The stick tore through his already tattered robes and pierced the skin beneath. Anger blazed through Heyoka and he lunged at his tormenter, but Nisk grasped the stick and shoved the servant back out into the passageway. "Have care, nameless one!" His lips curled in a fierce grimace. "I doubt Beshha would miss a witless cull-face like you!"
The servant fell back into the far wall and squealed. Then it scrambled out of reach, wielding the stake. "Out! Out!"
Nisk gripped Heyoka's shoulder. "Once we leave, we will find something to eat."
Food? Heyoka shook his matted mane out of his eyes. That was absolutely the last thing he wanted. His insides felt like rats had been tunneling through them all night. He took a deep breath and then crawled after Nisk out into the passageway.
"Out!" The servant waved the stake at them. "Leave good Jhii mothers and daughters alone!"
"Gods!" Heyoka muttered to himself in Standard. "What I wouldn't give to have a blaster just long enough to blow this little bugger to atoms!" Lurching to his feet, he staggered after Nisk as they followed the sloping floor upward, lighted only by the servant's torch behind them.
The walls seemed out of focus to Heyoka as they walked the endless passageways, bearing right or left at each fork according to orders shouted from behind. He told himself they had to have been crazy to let themselves be trapped in a rabbit maze like this.
Finally, he sniffed fresh air again, but the fierce rush of accompanying smells turned his stomach. Sagging against the wall, he hung his head and waited for the wave of nausea to pass.
"Out!" The servant prodded him in the back with its stick. "Jhii daughters not want you here!"
The servant's angry face rippled as though seen underwater. Heyoka seized its wiry neck, but even as he tightened his fingers, he thought the hrinn had a curiously unreal feeling to it, as though he held nothing but air.
"Do not dirty your claws with that thing," Nisk said calmly from over his shoulder. "Jhii will reap the harvest of this disgraceful lack of propriety at the proper time."
Heyoka tried to let go, but his hands ignored him, as though they had become independent creatures with a will of their own, and went on with the business of throttling the servant while he merely looked on. Its handclaws gouged his chest as it struggled, but he feltnothing.
Nisk grasped Heyoka's wrist and flexed his own handclaws into his forearm. "Do not soil your hands on this groveling, nameless thing, Black/on/black. Much as it deserves to die, killing it would take too much of your energy and we have far to go."

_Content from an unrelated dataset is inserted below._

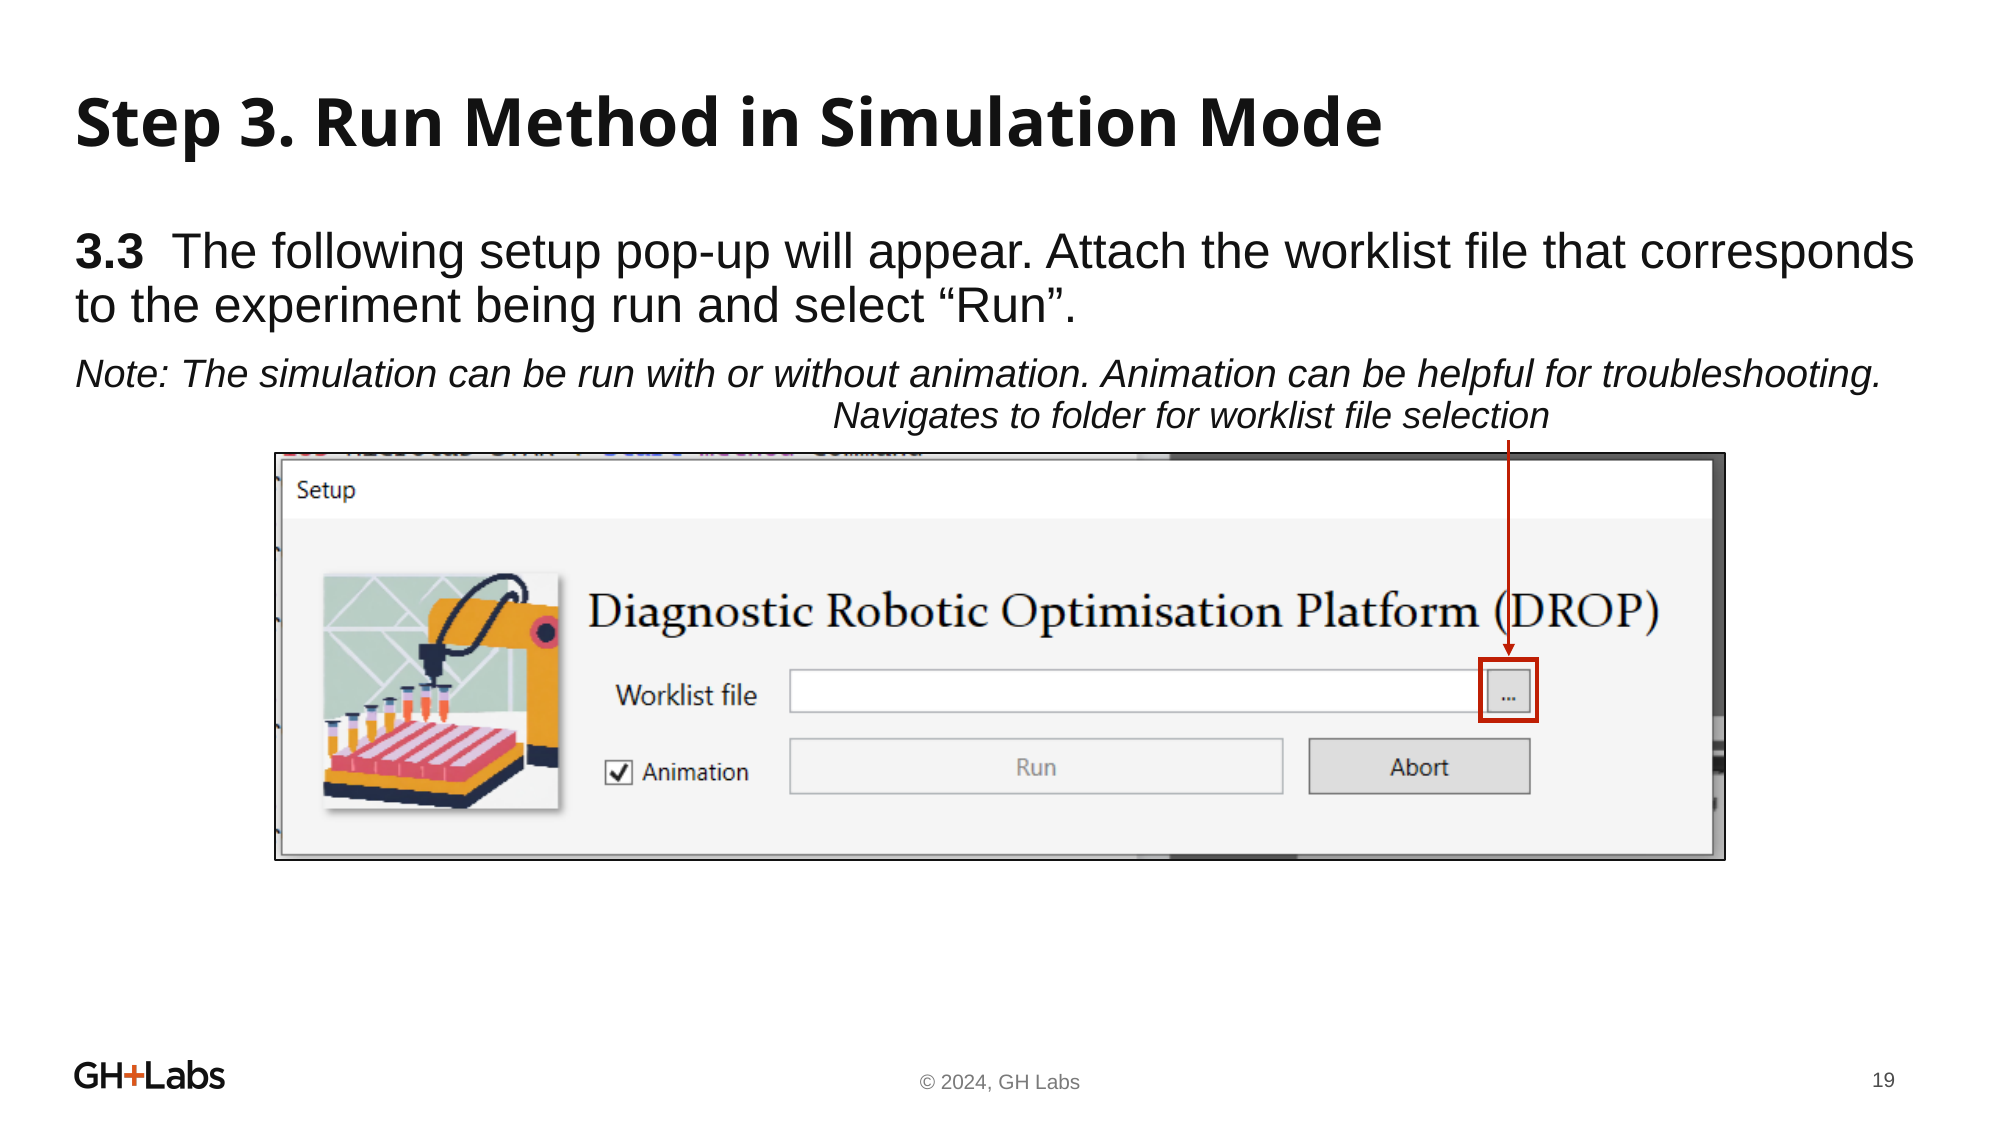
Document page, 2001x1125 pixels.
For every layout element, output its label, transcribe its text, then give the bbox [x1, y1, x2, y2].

Under the sting of Nisk's claws, Heyoka could suddenly feel his hands again. He took a deep convulsive breath and loosened his grip, allowing the buff-colored servant to fall to the floor.
"Just what I would expect from a male!"
Heyoka turned around and saw the sharp-nosed face of the cub-trainer, Skett. She seemed both near and incredibly distant at the same time. The hallway slanted suddenly beneath his feet and he fell against Nisk.
Bracing him against the wall, Nisk glared at the cub-trainer. "What did you expect when you abused him like this? I sent for food and water last night, and yet he had none. You saw the manner in which he fought; you had to know he would require it, so do not speak to me of proprieties in this hold!"
Skett's ears flattened. "Get out and take this pile of Levv droppings with you."
"All debts will be reckoned in their proper time!" Nisk levered Heyoka past the cub-trainer. "A day will come when you have cause to remember this one's name."